Task prompt:
Here is the listing. Report each line in it that contains the string "sedadlá".

Given information:
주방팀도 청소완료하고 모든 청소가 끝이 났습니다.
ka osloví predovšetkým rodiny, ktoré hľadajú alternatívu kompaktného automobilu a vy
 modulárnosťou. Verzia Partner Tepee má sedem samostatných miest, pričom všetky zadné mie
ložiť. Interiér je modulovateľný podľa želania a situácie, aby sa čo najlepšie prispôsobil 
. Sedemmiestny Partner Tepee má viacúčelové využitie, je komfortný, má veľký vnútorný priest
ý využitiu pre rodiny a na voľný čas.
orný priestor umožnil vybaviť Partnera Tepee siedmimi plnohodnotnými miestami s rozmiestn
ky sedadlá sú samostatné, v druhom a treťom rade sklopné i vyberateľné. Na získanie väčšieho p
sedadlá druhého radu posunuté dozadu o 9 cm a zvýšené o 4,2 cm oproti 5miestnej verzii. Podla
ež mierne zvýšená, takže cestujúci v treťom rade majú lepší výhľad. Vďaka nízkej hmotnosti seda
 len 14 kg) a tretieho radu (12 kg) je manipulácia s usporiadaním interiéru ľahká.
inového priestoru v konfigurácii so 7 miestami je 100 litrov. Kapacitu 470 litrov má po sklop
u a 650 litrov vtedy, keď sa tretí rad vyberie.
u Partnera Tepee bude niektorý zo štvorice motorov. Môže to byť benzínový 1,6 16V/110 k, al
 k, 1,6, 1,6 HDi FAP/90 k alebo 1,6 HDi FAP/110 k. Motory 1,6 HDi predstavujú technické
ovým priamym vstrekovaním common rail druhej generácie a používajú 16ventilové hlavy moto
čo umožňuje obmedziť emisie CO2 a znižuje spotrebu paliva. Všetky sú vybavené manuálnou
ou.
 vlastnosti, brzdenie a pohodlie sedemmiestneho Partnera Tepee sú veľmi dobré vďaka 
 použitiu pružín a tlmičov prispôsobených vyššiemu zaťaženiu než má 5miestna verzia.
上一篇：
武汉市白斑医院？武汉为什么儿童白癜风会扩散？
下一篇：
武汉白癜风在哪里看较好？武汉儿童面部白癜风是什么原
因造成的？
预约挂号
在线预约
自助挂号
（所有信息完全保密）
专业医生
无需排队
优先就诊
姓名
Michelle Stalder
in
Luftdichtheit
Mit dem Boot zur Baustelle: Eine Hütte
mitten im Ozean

Solution:
ky sedadlá sú samostatné, v druhom a treťom rade sklopné i vyberateľné. Na získanie väčšieho p
sedadlá druhého radu posunuté dozadu o 9 cm a zvýšené o 4,2 cm oproti 5miestnej verzii. Podla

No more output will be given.